:: Directions for this task ::
Rewrite all the rows below, putting "species" wherever "scientific name" appears and keeping everything else the same. Leave the pictures out.

:: Dataset records ::
● ● ● ● ●

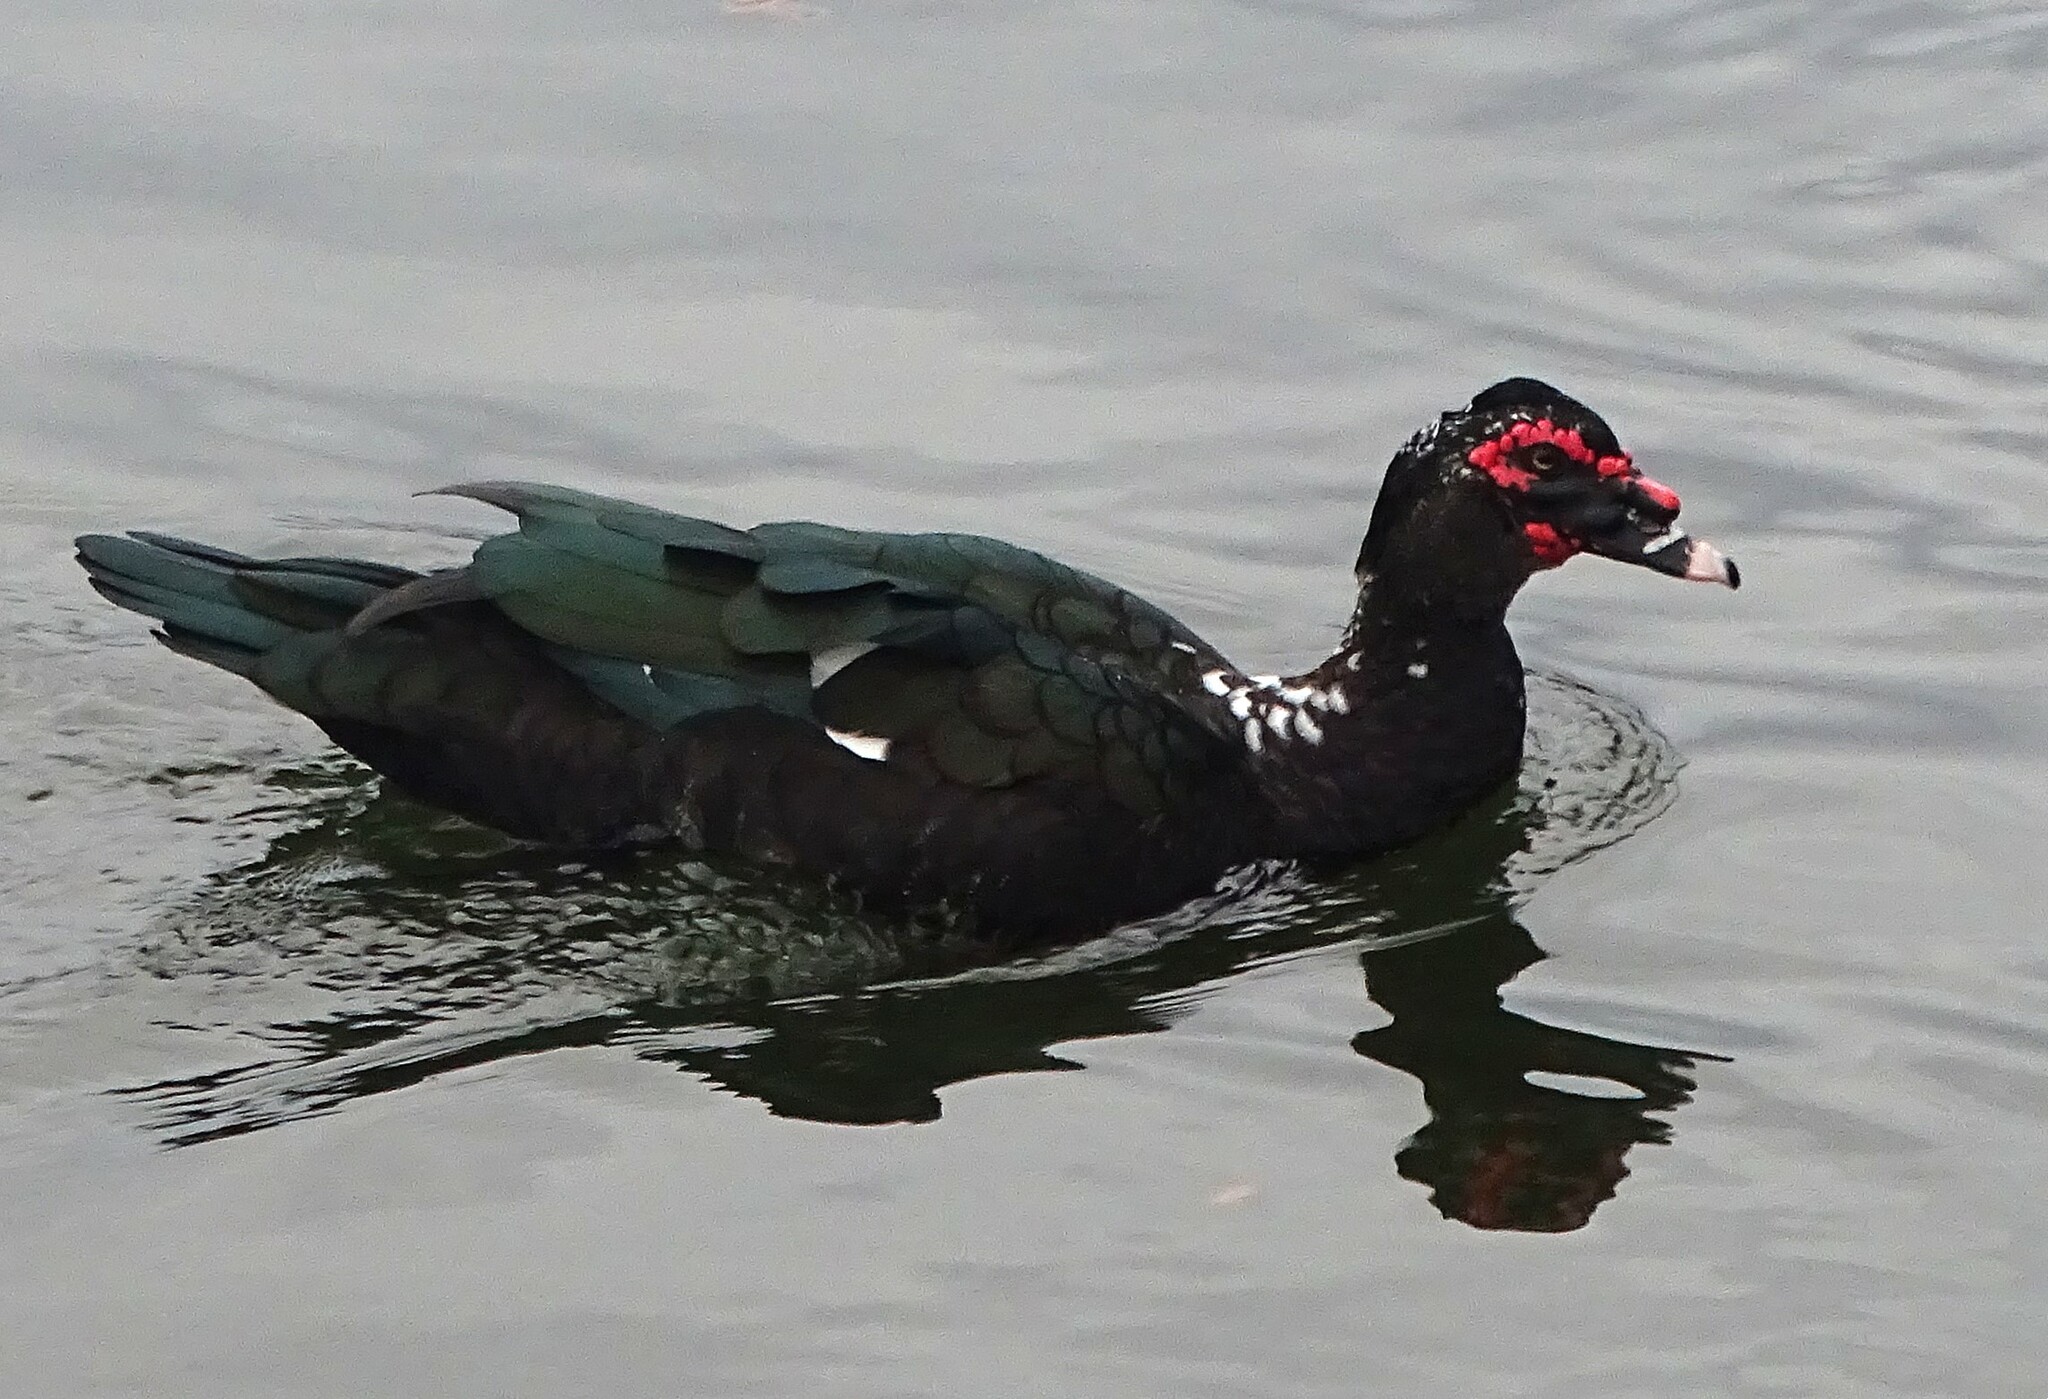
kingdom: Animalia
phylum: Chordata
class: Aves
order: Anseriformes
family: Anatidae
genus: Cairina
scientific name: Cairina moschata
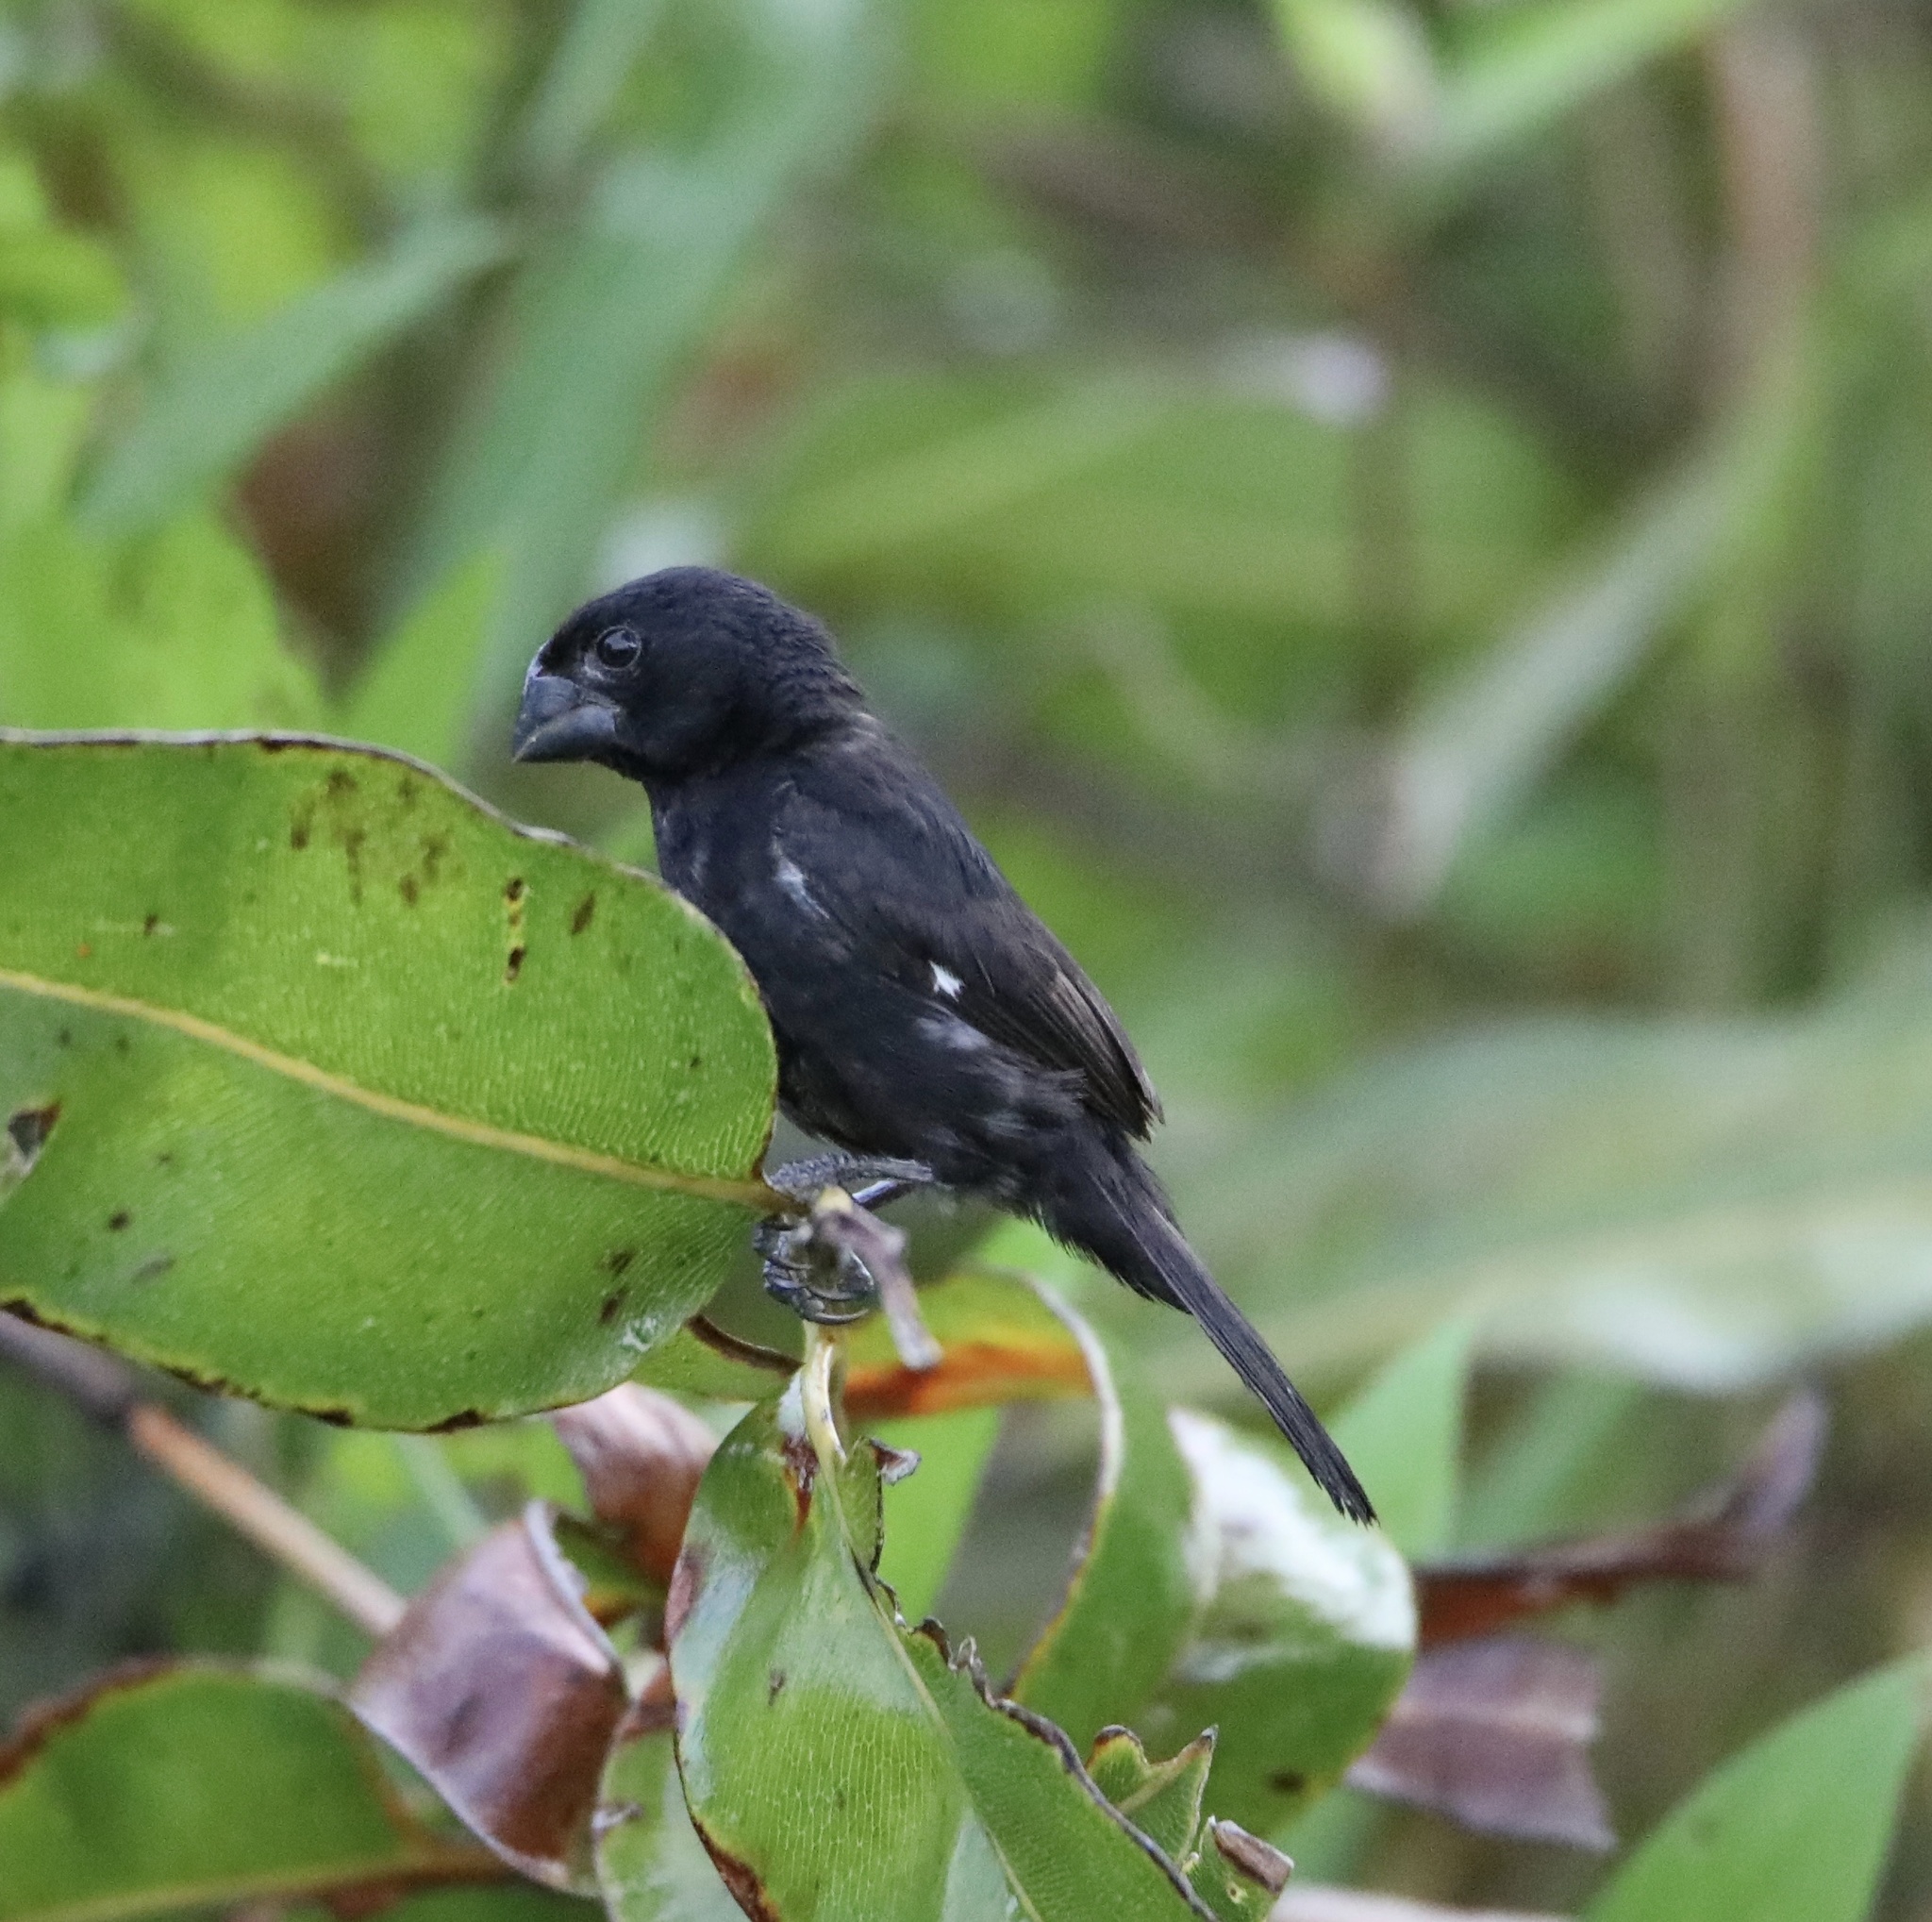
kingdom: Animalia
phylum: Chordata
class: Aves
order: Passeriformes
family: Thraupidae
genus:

● ● ● ● ●

:: Full answer ::
kingdom: Animalia
phylum: Chordata
class: Aves
order: Anseriformes
family: Anatidae
genus: Cairina
species: Cairina moschata
kingdom: Animalia
phylum: Chordata
class: Aves
order: Passeriformes
family: Thraupidae
genus:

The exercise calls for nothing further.